*WORK REQUIRED:* Take the entries that follow and return exactly the lines from the one holding "ring mcp: (264, 315)" through the one holding "pinky tip: (290, 326)", both included. Nothing else is needed.

*EXERCISE DATA:*
- - -
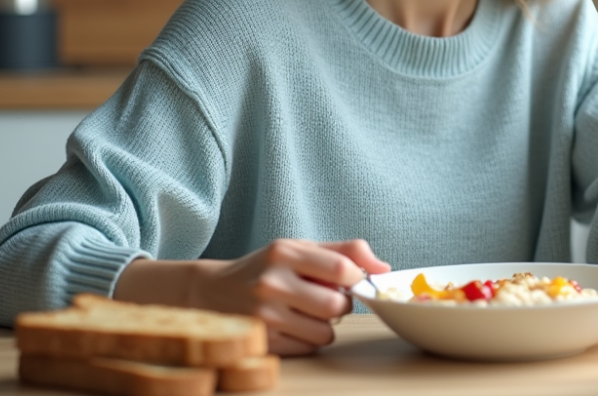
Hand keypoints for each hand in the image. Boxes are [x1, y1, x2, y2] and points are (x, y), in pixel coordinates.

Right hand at [193, 239, 389, 355]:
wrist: (212, 292)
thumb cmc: (267, 268)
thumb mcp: (300, 249)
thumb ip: (344, 252)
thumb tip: (385, 268)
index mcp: (284, 252)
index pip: (342, 268)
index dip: (355, 278)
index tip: (348, 280)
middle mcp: (272, 283)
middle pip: (337, 306)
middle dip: (340, 305)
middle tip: (325, 298)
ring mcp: (264, 315)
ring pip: (325, 332)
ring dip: (324, 326)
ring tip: (304, 312)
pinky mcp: (262, 341)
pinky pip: (308, 348)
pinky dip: (308, 340)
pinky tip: (290, 326)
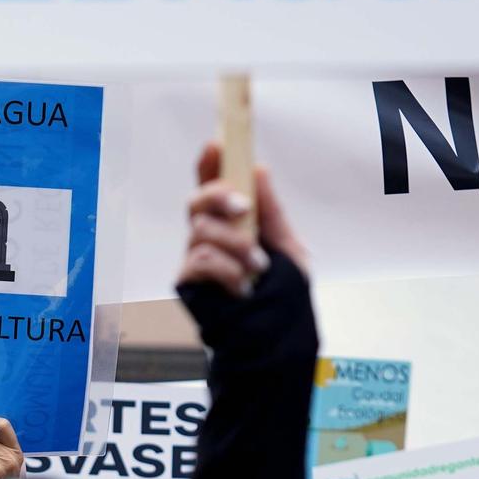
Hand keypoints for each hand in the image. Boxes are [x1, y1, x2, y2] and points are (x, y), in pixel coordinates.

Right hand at [178, 141, 308, 297]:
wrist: (275, 335)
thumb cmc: (282, 292)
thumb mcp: (289, 247)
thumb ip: (273, 213)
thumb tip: (260, 170)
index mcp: (232, 222)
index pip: (213, 184)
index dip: (209, 163)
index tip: (216, 144)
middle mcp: (209, 235)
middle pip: (196, 201)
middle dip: (217, 196)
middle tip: (242, 207)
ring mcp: (196, 256)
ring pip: (202, 231)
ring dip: (235, 244)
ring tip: (257, 266)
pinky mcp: (188, 280)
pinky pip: (201, 260)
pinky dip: (227, 270)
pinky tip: (241, 286)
- - -
*WRITTEN ANSWER:*
ring mcp: (264, 315)
ring pip: (325, 332)
ring dip: (324, 326)
ring tip: (304, 312)
pinky mcp: (262, 341)
pinky pip: (308, 348)
pinky dip: (308, 340)
pinky tip: (290, 326)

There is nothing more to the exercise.